ACTIVITY => Quote each line of text from the data below word for word, and leave the pictures out of your answer.

----

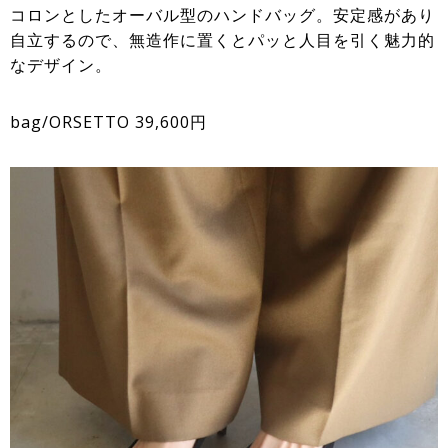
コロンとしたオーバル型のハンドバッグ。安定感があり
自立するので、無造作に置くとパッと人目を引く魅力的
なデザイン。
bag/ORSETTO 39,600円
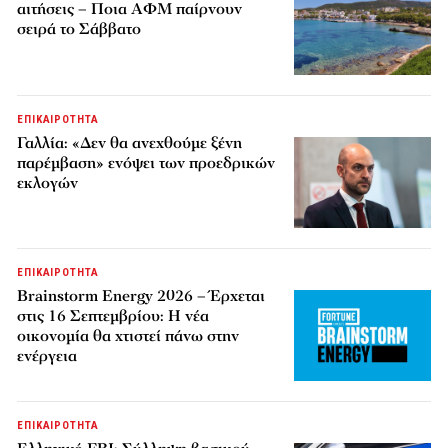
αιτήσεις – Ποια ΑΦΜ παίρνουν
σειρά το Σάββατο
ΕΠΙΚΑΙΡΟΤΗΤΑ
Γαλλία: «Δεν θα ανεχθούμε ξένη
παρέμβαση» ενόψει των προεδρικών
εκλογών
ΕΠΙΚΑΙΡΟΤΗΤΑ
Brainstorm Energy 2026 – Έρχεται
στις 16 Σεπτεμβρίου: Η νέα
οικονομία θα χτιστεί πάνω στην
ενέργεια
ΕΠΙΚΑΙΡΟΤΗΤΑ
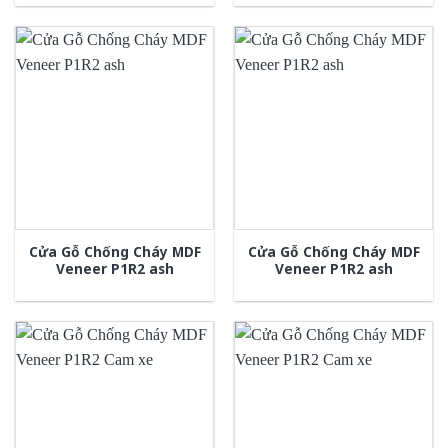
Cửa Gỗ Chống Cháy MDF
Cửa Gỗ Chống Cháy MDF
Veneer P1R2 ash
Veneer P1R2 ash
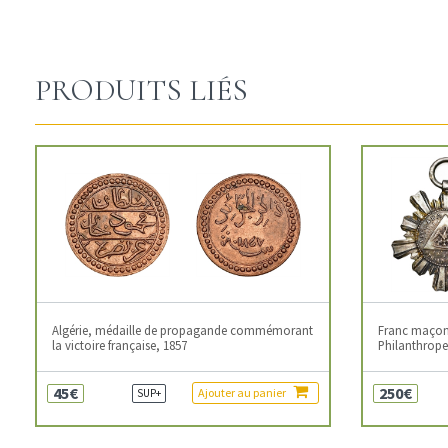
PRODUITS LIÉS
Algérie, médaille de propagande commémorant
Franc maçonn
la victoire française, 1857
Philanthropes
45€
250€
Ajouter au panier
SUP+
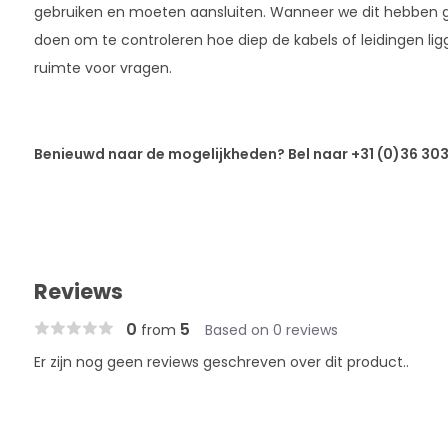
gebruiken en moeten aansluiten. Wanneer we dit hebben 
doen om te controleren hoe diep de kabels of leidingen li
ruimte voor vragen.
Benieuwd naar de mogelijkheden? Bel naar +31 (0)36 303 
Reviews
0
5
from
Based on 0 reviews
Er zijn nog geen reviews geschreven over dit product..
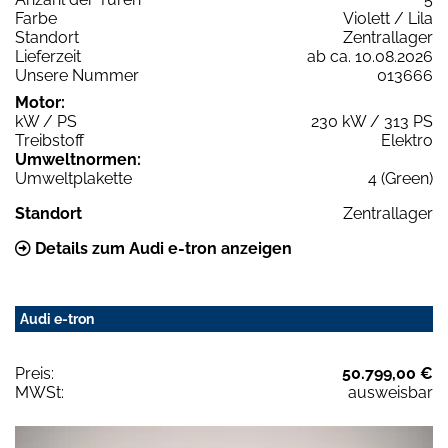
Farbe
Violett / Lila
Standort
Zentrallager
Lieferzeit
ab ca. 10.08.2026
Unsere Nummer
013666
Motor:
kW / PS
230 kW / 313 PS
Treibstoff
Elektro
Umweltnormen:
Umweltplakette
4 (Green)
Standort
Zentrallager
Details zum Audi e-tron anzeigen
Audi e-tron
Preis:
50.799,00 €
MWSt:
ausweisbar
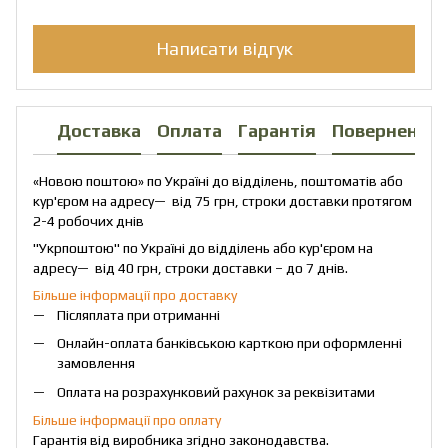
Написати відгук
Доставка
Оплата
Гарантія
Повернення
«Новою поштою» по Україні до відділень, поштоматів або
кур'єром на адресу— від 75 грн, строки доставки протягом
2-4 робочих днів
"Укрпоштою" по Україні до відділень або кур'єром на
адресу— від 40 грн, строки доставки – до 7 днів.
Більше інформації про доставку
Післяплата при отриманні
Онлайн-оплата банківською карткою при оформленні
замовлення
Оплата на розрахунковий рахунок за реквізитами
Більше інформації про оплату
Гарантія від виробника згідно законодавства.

----

EXERCISE RESULT =>
コロンとしたオーバル型のハンドバッグ。安定感があり
自立するので、無造作に置くとパッと人目を引く魅力的
なデザイン。
bag/ORSETTO 39,600円
αιτήσεις – Ποια ΑΦΜ παίρνουν
σειρά το Σάββατο
ΕΠΙΚΑΙΡΟΤΗΤΑ
Γαλλία: «Δεν θα ανεχθούμε ξένη
παρέμβαση» ενόψει των προεδρικών
εκλογών
ΕΠΙΚΑΙΡΟΤΗΤΑ
Brainstorm Energy 2026 – Έρχεται
στις 16 Σεπτεμβρίου: Η νέα
οικονομία θα χτιστεί πάνω στην
ενέργεια
ΕΠΙΚΑΙΡΟΤΗΤΑ
Cửa Gỗ Chống Cháy MDF
Cửa Gỗ Chống Cháy MDF
Veneer P1R2 ash
Veneer P1R2 ash
PRODUITS LIÉS
Algérie, médaille de propagande commémorant
Franc maçonn
la victoire française, 1857
Philanthropes
45€
250€
Ajouter au panier
SUP+
gebruiken en moeten aansluiten. Wanneer we dit hebben 
doen om te controleren hoe diep de kabels of leidingen li
ruimte voor vragen.
Benieuwd naar de mogelijkheden? Bel naar +31 (0)36 303 
Reviews
0
5
from
Based on 0 reviews
Er zijn nog geen reviews geschreven over dit product..
Farbe
Violett / Lila
Standort
Zentrallager
Lieferzeit
ab ca. 10.08.2026
Unsere Nummer
013666
Motor:
kW / PS
230 kW / 313 PS
Treibstoff
Elektro
Umweltnormen:
Umweltplakette
4 (Green)
Standort
Zentrallager
Details zum Audi e-tron anzeigen
Audi e-tron
Preis:
50.799,00 €
MWSt:
ausweisbar
Написати відгук
Доставка
Оплата
Гарантія
Повернення
«Новою поштою» по Україні до відділень, поштоматів або
кур'єром на адресу— від 75 грн, строки доставки протягом
2-4 робочих днів
"Укрпоштою" по Україні до відділень або кур'єром на
адресу— від 40 грн, строки доставки – до 7 днів.
Більше інформації про доставку
Післяплата при отриманні
Онлайн-оплата банківською карткою при оформленні
замовлення
Оплата на розрахунковий рахунок за реквізитами
Більше інформації про оплату
Гарантія від виробника згідно законодавства.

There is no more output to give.